Trafic de médicaments : Parce que les capitalistes se soignent07/07/20062006Journal/medias/journalnumero/images/2006/07/une1979.jpg.445x577_q85_box-0%2C104%2C1383%2C1896_crop_detail.jpg

Leur société

Trafic de médicaments : Parce que les capitalistes se soignent

Le journal Le Monde du mardi 4 juillet consacre une page entière à la contrefaçon, devenue un véritable «commerce mondial parallèle», 100 millions d'objets ayant été saisis en 2005 dans l'Union européenne, du faux sac à la pièce détachée automobile. Mais les contrefaçons ne concernent pas que les sacs Vuitton ou les chemises Lacoste, il y a aussi un marché des médicaments contrefaits dont la journaliste du Monde dénonce les conséquences dramatiques.

Ces médicaments représenteraient plus de 10% de l'ensemble des produits pharmaceutiques vendus sur la planète. Certains sont, si on peut dire, de véritables contrefaçons, puisqu'ils contiennent le même principe actif que le produit original. Sauf qu'il est parfois présent en trop faible quantité, et donc moins efficace, voire carrément dangereux quand il s'agit par exemple d'un antibiotique dont la posologie doit être rigoureuse. Certains sont des placebos sans aucune efficacité. Mais il y aussi de véritables poisons, comme ce sirop contre la toux qui contenait de l'antigel et fit quatre-vingt-neuf morts en Haïti, en 1995, et trente en Inde en 1998.

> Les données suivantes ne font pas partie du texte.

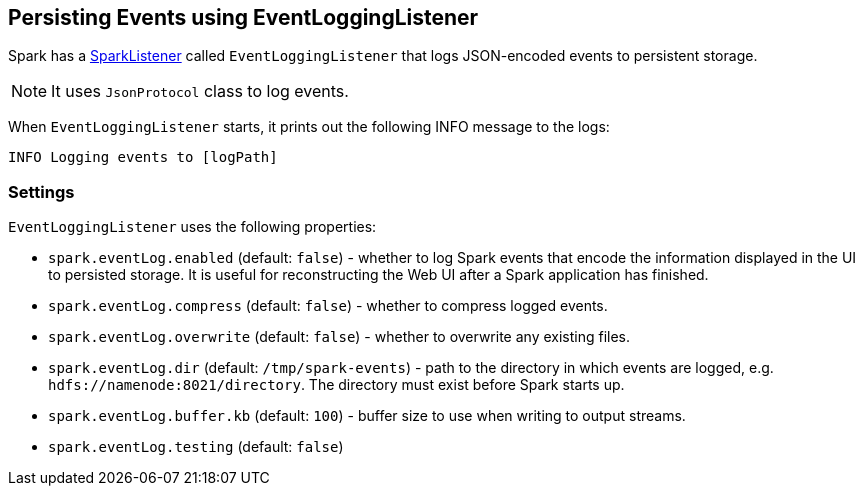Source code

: == [[event-logging]] Persisting Events using EventLoggingListener

Spark has a <<spark-listeners, SparkListener>> called `EventLoggingListener` that logs JSON-encoded events to persistent storage.

NOTE: It uses `JsonProtocol` class to log events.

When `EventLoggingListener` starts, it prints out the following INFO message to the logs:

```
INFO Logging events to [logPath]
```

=== [[settings]] Settings

`EventLoggingListener` uses the following properties:

* `spark.eventLog.enabled` (default: `false`) - whether to log Spark events that encode the information displayed in the UI to persisted storage. It is useful for reconstructing the Web UI after a Spark application has finished.
* `spark.eventLog.compress` (default: `false`) - whether to compress logged events.
* `spark.eventLog.overwrite` (default: `false`) - whether to overwrite any existing files.
* `spark.eventLog.dir` (default: `/tmp/spark-events`) - path to the directory in which events are logged, e.g. `hdfs://namenode:8021/directory`. The directory must exist before Spark starts up.
* `spark.eventLog.buffer.kb` (default: `100`) - buffer size to use when writing to output streams.
* `spark.eventLog.testing` (default: `false`)
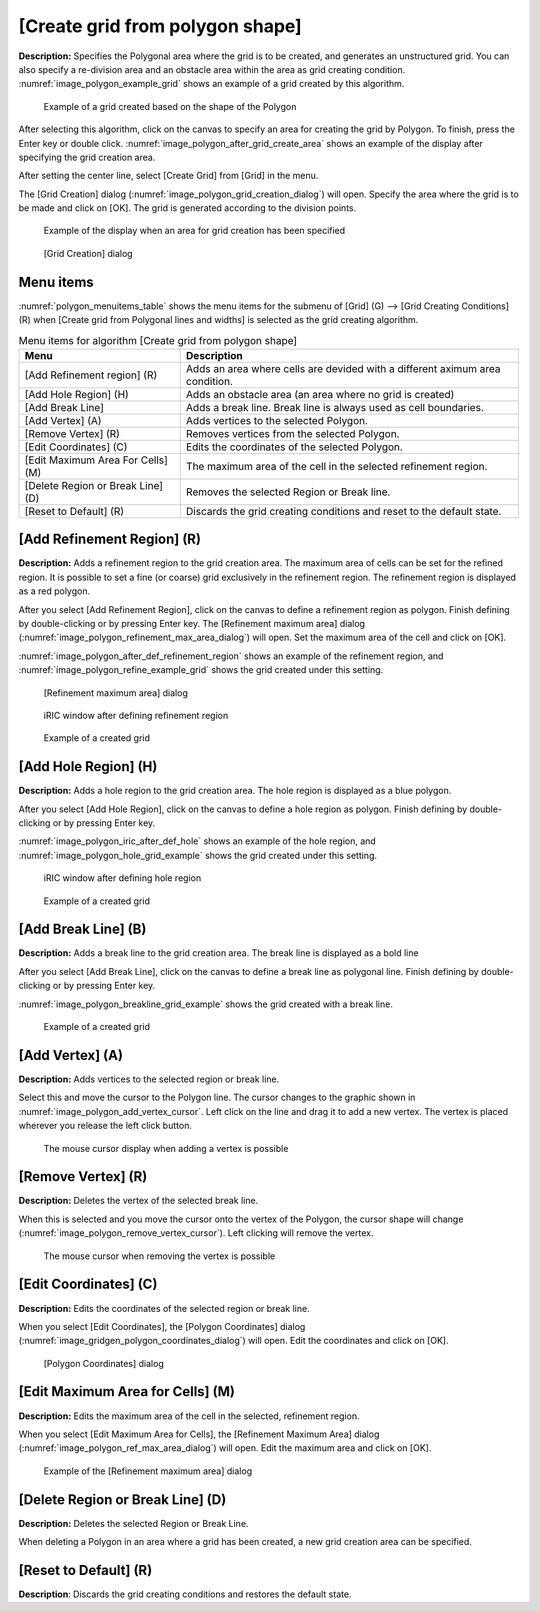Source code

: .. _sec_grid_creation_polygon:

[Create grid from polygon shape]
================================

**Description:** Specifies the Polygonal area where the grid is to be
created, and generates an unstructured grid. You can also specify a
re-division area and an obstacle area within the area as grid creating
condition. :numref:`image_polygon_example_grid` shows an example of
a grid created by this algorithm.

.. _image_polygon_example_grid:

.. figure:: images/polygon_example_grid.png

   Example of a grid created based on the shape of the Polygon

After selecting this algorithm, click on the canvas to specify an area
for creating the grid by Polygon. To finish, press the Enter key or
double click. :numref:`image_polygon_after_grid_create_area` shows an
example of the display after specifying the grid creation area.

After setting the center line, select [Create Grid] from [Grid] in the
menu.

The [Grid Creation] dialog (:numref:`image_polygon_grid_creation_dialog`)
will open. Specify the area
where the grid is to be made and click on [OK]. The grid is generated
according to the division points.

.. _image_polygon_after_grid_create_area:

.. figure:: images/polygon_after_grid_create_area.png

   Example of the display when an area for grid creation has been specified

.. _image_polygon_grid_creation_dialog:

.. figure:: images/polygon_grid_creation_dialog.png

   [Grid Creation] dialog

Menu items
----------

:numref:`polygon_menuitems_table` shows the menu items for the submenu of [Grid] (G)
--> [Grid Creating Conditions] (R) when [Create grid from Polygonal lines and
widths] is selected as the grid creating algorithm.

.. _polygon_menuitems_table:

.. list-table:: Menu items for algorithm [Create grid from polygon shape]
   :header-rows: 1

   * - Menu
     - Description
   * - [Add Refinement region] (R)
     - Adds an area where cells are devided with a different aximum area condition.
   * - [Add Hole Region] (H)
     - Adds an obstacle area (an area where no grid is created)
   * - [Add Break Line]
     - Adds a break line. Break line is always used as cell boundaries.
   * - [Add Vertex] (A)
     - Adds vertices to the selected Polygon.
   * - [Remove Vertex] (R)
     - Removes vertices from the selected Polygon.
   * - [Edit Coordinates] (C)
     - Edits the coordinates of the selected Polygon.
   * - [Edit Maximum Area For Cells] (M)
     - The maximum area of the cell in the selected refinement region.
   * - [Delete Region or Break Line] (D)
     - Removes the selected Region or Break line.
   * - [Reset to Default] (R)
     - Discards the grid creating conditions and reset to the default state.

[Add Refinement Region] (R)
---------------------------

**Description:** Adds a refinement region to the grid creation area. The
maximum area of cells can be set for the refined region. It is possible
to set a fine (or coarse) grid exclusively in the refinement region. The
refinement region is displayed as a red polygon.

After you select [Add Refinement Region], click on the canvas to define
a refinement region as polygon. Finish defining by double-clicking or by
pressing Enter key. The [Refinement maximum area] dialog
(:numref:`image_polygon_refinement_max_area_dialog`)
will open. Set the maximum area of the cell and click on [OK].

:numref:`image_polygon_after_def_refinement_region` shows an example
of the refinement region, and :numref:`image_polygon_refine_example_grid`
shows the grid created under this setting.

.. _image_polygon_refinement_max_area_dialog:

.. figure:: images/polygon_refinement_max_area_dialog.png

   [Refinement maximum area] dialog

.. _image_polygon_after_def_refinement_region:

.. figure:: images/polygon_after_def_refinement_region.png

   iRIC window after defining refinement region

.. _image_polygon_refine_example_grid:

.. figure:: images/polygon_refine_example_grid.png

   Example of a created grid

[Add Hole Region] (H)
---------------------

**Description:** Adds a hole region to the grid creation area. The hole
region is displayed as a blue polygon.

After you select [Add Hole Region], click on the canvas to define a hole
region as polygon. Finish defining by double-clicking or by pressing
Enter key.

:numref:`image_polygon_iric_after_def_hole` shows an example of the hole
region, and :numref:`image_polygon_hole_grid_example`
shows the grid created under this setting.

.. _image_polygon_iric_after_def_hole:

.. figure:: images/polygon_iric_after_def_hole.png

   iRIC window after defining hole region

.. _image_polygon_hole_grid_example:

.. figure:: images/polygon_hole_grid_example.png

   Example of a created grid

[Add Break Line] (B)
--------------------

**Description:** Adds a break line to the grid creation area. The break line
is displayed as a bold line

After you select [Add Break Line], click on the canvas to define a break
line as polygonal line. Finish defining by double-clicking or by
pressing Enter key.

:numref:`image_polygon_breakline_grid_example` shows the grid created
with a break line.

.. _image_polygon_breakline_grid_example:

.. figure:: images/polygon_breakline_grid_example.png

   Example of a created grid

[Add Vertex] (A)
----------------

**Description:** Adds vertices to the selected region or break line.

Select this and move the cursor to the Polygon line. The cursor changes
to the graphic shown in :numref:`image_polygon_add_vertex_cursor`.
Left click on the line and drag it to add a new vertex.
The vertex is placed wherever you release the left click button.

.. _image_polygon_add_vertex_cursor:

.. figure:: images/polygon_add_vertex_cursor.png

   The mouse cursor display when adding a vertex is possible

[Remove Vertex] (R)
-------------------

**Description:** Deletes the vertex of the selected break line.

When this is selected and you move the cursor onto the vertex of the
Polygon, the cursor shape will change
(:numref:`image_polygon_remove_vertex_cursor`).
Left clicking will remove the vertex.

.. _image_polygon_remove_vertex_cursor:

.. figure:: images/polygon_remove_vertex_cursor.png

   The mouse cursor when removing the vertex is possible

[Edit Coordinates] (C)
----------------------

**Description:** Edits the coordinates of the selected region or break line.

When you select [Edit Coordinates], the [Polygon Coordinates] dialog
(:numref:`image_gridgen_polygon_coordinates_dialog`) will open.
Edit the coordinates and click on [OK].

.. _image_gridgen_polygon_coordinates_dialog:

.. figure:: images/polygon_coordinates_dialog.png

   [Polygon Coordinates] dialog

[Edit Maximum Area for Cells] (M)
---------------------------------

**Description:** Edits the maximum area of the cell in the selected,
refinement region.

When you select [Edit Maximum Area for Cells], the [Refinement Maximum
Area] dialog (:numref:`image_polygon_ref_max_area_dialog`)
will open. Edit the maximum area and click on [OK].

.. _image_polygon_ref_max_area_dialog:

.. figure:: images/polygon_ref_max_area_dialog.png

   Example of the [Refinement maximum area] dialog

[Delete Region or Break Line] (D)
---------------------------------

**Description:** Deletes the selected Region or Break Line.

When deleting a Polygon in an area where a grid has been created, a new
grid creation area can be specified.

[Reset to Default] (R)
----------------------

**Description**: Discards the grid creating conditions and restores the
default state.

Les pays africains sont les plus touchés par ce commerce de mort, puisque 80% des médicaments contrefaits y sont acheminés, depuis des laboratoires clandestins situés principalement en Asie. La journaliste cite l'exemple du Cameroun, où 40% des traitements antipaludéens ne sont pas fiables. Les pays européens ne sont pas pour autant à l'abri, puisque de nombreux médicaments sont proposés sur Internet sans aucune garantie quant à leur efficacité.

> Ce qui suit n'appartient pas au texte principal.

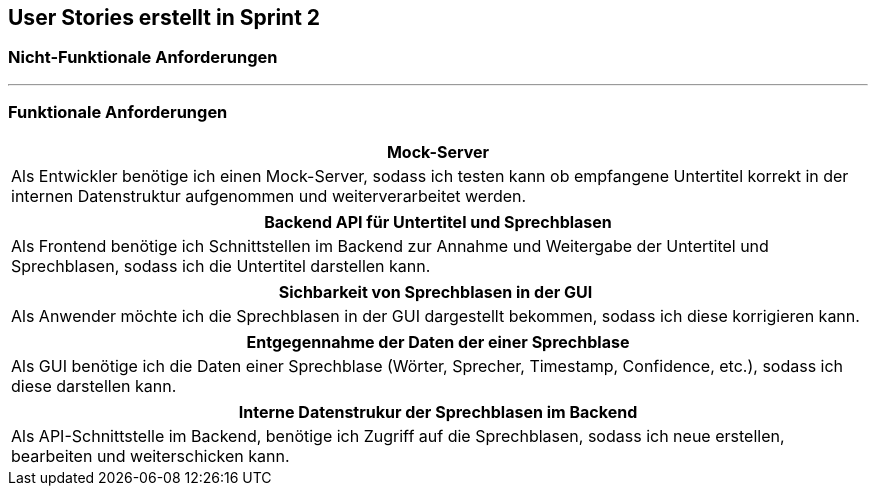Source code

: == User Stories erstellt in Sprint 2 

=== Nicht-Funktionale Anforderungen

---

=== Funktionale Anforderungen

[options="header"]
|===
| Mock-Server
| Als Entwickler benötige ich einen Mock-Server, sodass ich testen kann ob empfangene Untertitel korrekt in der internen Datenstruktur aufgenommen und weiterverarbeitet werden.
|===

[options="header"]
|===
| Backend API für Untertitel und Sprechblasen
| Als Frontend benötige ich Schnittstellen im Backend zur Annahme und Weitergabe der Untertitel und Sprechblasen, sodass ich die Untertitel darstellen kann. 
|===

[options="header"]
|===
| Sichbarkeit von Sprechblasen in der GUI
| Als Anwender möchte ich die Sprechblasen in der GUI dargestellt bekommen, sodass ich diese korrigieren kann.
|===

[options="header"]
|===
| Entgegennahme der Daten der einer Sprechblase
| Als GUI benötige ich die Daten einer Sprechblase (Wörter, Sprecher, Timestamp, Confidence, etc.), sodass ich diese darstellen kann.
|===

[options="header"]
|===
| Interne Datenstrukur der Sprechblasen im Backend
| Als API-Schnittstelle im Backend, benötige ich Zugriff auf die Sprechblasen, sodass ich neue erstellen, bearbeiten und weiterschicken kann.
|===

Mais ce commerce parallèle frappe essentiellement les pays où la population n'a pas accès à des médicaments trop chers pour elle, les pays africains mais aussi la Russie, où s'est développé un marché noir médical. Les premiers responsables sont bien sûr les escrocs capables de mettre de l'antigel dans un médicament et d'en faire commerce, mais s'ils ont pu prendre 10% du marché pharmaceutique mondial, c'est aussi lié à la politique des grands trusts de l'industrie pharmaceutique. Car si des gens achètent des médicaments contrefaits au péril de leur vie, c'est parce que les médicaments fabriqués par l'industrie pharmaceutique sont hors de prix. Et si l'industrie pharmaceutique se refuse à baisser ses prix, c'est parce que les populations des pays pauvres ne sont pas solvables et ne représentent pas un marché «intéressant» pour elle.

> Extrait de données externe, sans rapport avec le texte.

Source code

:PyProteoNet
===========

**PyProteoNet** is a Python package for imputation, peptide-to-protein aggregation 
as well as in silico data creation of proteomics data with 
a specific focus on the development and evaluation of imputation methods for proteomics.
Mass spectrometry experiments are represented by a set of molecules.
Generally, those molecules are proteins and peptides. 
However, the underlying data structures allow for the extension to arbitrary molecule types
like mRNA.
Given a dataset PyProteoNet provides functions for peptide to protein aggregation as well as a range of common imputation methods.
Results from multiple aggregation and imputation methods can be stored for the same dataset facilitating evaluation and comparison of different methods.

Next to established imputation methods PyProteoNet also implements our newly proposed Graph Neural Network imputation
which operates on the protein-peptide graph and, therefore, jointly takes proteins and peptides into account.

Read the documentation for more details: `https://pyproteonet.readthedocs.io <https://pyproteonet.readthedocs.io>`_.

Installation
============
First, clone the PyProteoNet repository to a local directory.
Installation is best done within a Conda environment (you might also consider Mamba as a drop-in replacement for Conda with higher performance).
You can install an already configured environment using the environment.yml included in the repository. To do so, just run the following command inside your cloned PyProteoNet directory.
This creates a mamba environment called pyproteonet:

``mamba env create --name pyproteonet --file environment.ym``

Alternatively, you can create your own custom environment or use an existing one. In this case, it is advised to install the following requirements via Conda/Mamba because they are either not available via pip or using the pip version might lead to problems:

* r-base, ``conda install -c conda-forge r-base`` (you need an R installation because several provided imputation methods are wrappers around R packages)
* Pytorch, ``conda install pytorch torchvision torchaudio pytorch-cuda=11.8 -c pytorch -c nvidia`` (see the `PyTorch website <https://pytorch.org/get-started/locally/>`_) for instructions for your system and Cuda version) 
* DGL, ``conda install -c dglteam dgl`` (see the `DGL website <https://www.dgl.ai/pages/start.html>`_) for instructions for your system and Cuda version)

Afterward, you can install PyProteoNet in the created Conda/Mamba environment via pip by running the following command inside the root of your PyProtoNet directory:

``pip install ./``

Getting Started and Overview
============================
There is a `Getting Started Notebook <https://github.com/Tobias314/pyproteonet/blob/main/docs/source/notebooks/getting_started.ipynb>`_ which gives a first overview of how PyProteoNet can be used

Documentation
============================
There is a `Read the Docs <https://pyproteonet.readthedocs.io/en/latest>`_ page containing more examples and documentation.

En effet, pour celle-ci, un médicament c'est d'abord une source de profits, et pour défendre ceux-ci, on a vu les trusts pharmaceutiques se battre et obtenir depuis le 1er janvier 2005 l'interdiction pour les pays du Tiers Monde de fabriquer des génériques de médicaments, anti-sida par exemple, à des coûts de cinq à dix fois moindres que les molécules d'origine. Aujourd'hui encore, onze millions de personnes meurent chaque année de maladies infectieuses comme la tuberculose, le paludisme, alors qu'il existe des traitements efficaces auxquels elles ne peuvent accéder.

Alors les milliards accumulés par les actionnaires d'une industrie pharmaceutique avec ses médicaments modernes, efficaces... mais chers, et les médicaments contrefaits pour les pauvres du Tiers Monde sont finalement deux aspects d'une même course au profit, sur le dos des malades.